WHAT THE TASK ASKS — Copy the text of the items below, changing every "Банни Стар" to "Bunny Star" and keeping everything else the same. Leave out the pictures.
===== DATA FOR THE TASK =====
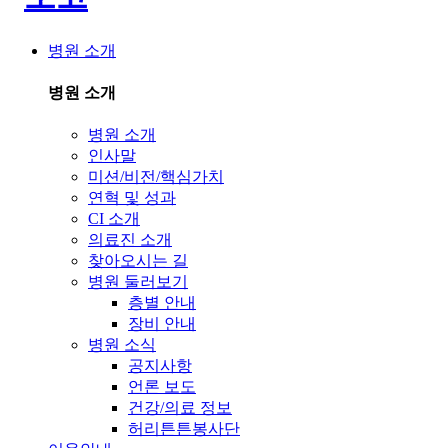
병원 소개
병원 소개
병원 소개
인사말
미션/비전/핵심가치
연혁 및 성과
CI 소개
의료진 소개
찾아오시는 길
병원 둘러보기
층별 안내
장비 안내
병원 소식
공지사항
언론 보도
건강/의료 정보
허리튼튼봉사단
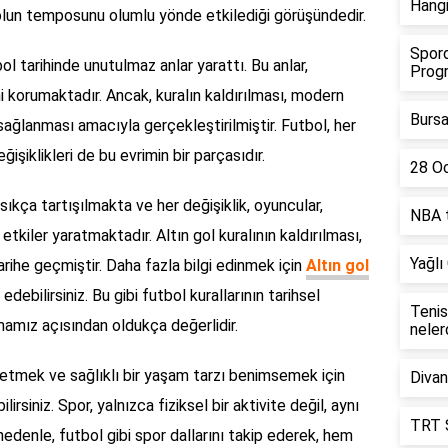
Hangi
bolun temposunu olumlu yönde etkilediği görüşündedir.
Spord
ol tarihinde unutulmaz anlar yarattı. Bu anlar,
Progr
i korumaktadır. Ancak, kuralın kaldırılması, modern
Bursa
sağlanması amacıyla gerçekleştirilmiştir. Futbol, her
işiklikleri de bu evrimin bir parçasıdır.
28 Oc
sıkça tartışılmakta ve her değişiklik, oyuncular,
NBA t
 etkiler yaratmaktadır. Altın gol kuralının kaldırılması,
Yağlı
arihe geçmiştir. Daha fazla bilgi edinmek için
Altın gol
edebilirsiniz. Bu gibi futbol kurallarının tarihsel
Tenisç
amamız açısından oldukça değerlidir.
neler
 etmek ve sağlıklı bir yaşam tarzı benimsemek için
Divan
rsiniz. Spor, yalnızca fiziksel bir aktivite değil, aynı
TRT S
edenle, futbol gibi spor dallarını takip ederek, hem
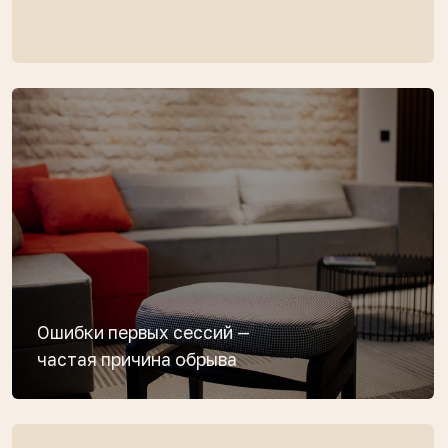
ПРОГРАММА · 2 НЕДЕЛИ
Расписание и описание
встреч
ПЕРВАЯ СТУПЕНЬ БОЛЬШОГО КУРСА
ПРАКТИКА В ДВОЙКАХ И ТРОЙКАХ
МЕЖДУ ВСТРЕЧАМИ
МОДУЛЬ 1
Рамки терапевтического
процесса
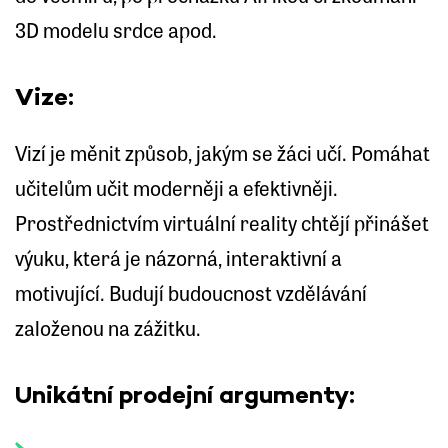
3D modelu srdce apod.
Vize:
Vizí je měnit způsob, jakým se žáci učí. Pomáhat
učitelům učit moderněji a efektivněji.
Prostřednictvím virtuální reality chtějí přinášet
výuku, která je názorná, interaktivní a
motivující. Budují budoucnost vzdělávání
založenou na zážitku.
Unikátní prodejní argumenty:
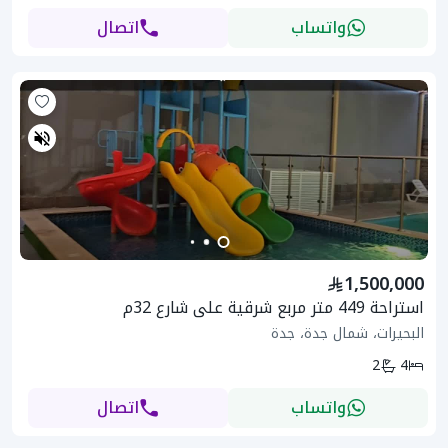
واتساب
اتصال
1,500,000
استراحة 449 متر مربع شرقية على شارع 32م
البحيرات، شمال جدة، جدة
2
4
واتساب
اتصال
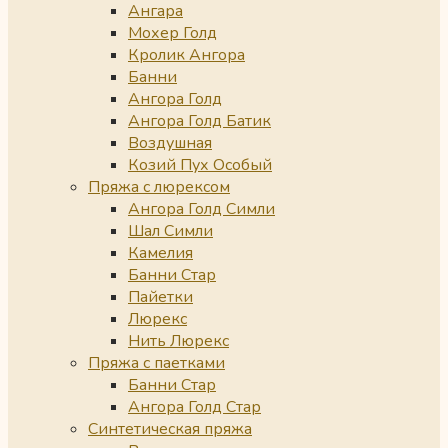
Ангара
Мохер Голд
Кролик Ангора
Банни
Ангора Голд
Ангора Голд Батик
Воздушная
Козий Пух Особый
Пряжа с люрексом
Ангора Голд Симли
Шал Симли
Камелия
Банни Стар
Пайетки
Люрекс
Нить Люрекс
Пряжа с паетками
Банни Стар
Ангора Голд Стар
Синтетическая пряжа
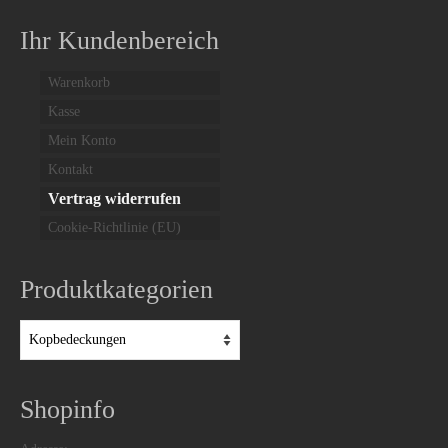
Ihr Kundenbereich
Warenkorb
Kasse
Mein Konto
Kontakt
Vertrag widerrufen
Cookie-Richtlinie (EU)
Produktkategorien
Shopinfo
=====
WRITTEN REPLY —
병원 소개
병원 소개
병원 소개
인사말
미션/비전/핵심가치
연혁 및 성과
CI 소개
의료진 소개
찾아오시는 길
병원 둘러보기
층별 안내
장비 안내
병원 소식
공지사항
언론 보도
건강/의료 정보
허리튼튼봉사단
Hangi
bolun temposunu olumlu yönde etkilediği görüşündedir.
Spord
ol tarihinde unutulmaz anlar yarattı. Bu anlar,
Progr
i korumaktadır. Ancak, kuralın kaldırılması, modern
Bursa
sağlanması amacıyla gerçekleştirilmiştir. Futbol, her
işiklikleri de bu evrimin bir parçasıdır.
28 Oc
sıkça tartışılmakta ve her değişiklik, oyuncular,
NBA t
 etkiler yaratmaktadır. Altın gol kuralının kaldırılması,
Yağlı
arihe geçmiştir. Daha fazla bilgi edinmek için
Altın gol
edebilirsiniz. Bu gibi futbol kurallarının tarihsel
Tenisç
amamız açısından oldukça değerlidir.
neler
 etmek ve sağlıklı bir yaşam tarzı benimsemek için
Divan
rsiniz. Spor, yalnızca fiziksel bir aktivite değil, aynı
TRT S
edenle, futbol gibi spor dallarını takip ederek, hem
ПРОГРАММА · 2 НЕДЕЛИ
Расписание и описание
встреч
ПЕРВАЯ СТУПЕНЬ БОЛЬШОГО КУРСА
ПРАКТИКА В ДВОЙКАХ И ТРОЙКАХ
МЕЖДУ ВСТРЕЧАМИ
МОДУЛЬ 1
Рамки терапевтического
процесса
3D modelu srdce apod.
Vize:
Vizí je měnit způsob, jakým se žáci učí. Pomáhat
učitelům učit moderněji a efektivněji.
Prostřednictvím virtuální reality chtějí přinášet
výuku, která je názorná, interaktivní a
motivující. Budují budoucnost vzdělávání
založenou na zážitku.
Unikátní prodejní argumenty:
واتساب
اتصال
1,500,000
استراحة 449 متر مربع شرقية على شارع 32م
البحيرات، شمال جدة، جدة
2
4
واتساب
اتصال
Ангара
Мохер Голд
Кролик Ангора
Банни
Ангора Голд
Ангора Голд Батик
Воздушная
Козий Пух Особый
Пряжа с люрексом
Ангора Голд Симли
Шал Симли
Камелия
Bunny Star
Пайетки
Люрекс
Нить Люрекс
Пряжа с паетками
Bunny Star
Ангора Голд Стар
Синтетическая пряжа
Ihr Kundenbereich
Warenkorb
Kasse
Mein Konto
Kontakt
Vertrag widerrufen
Cookie-Richtlinie (EU)
Produktkategorien
Shopinfo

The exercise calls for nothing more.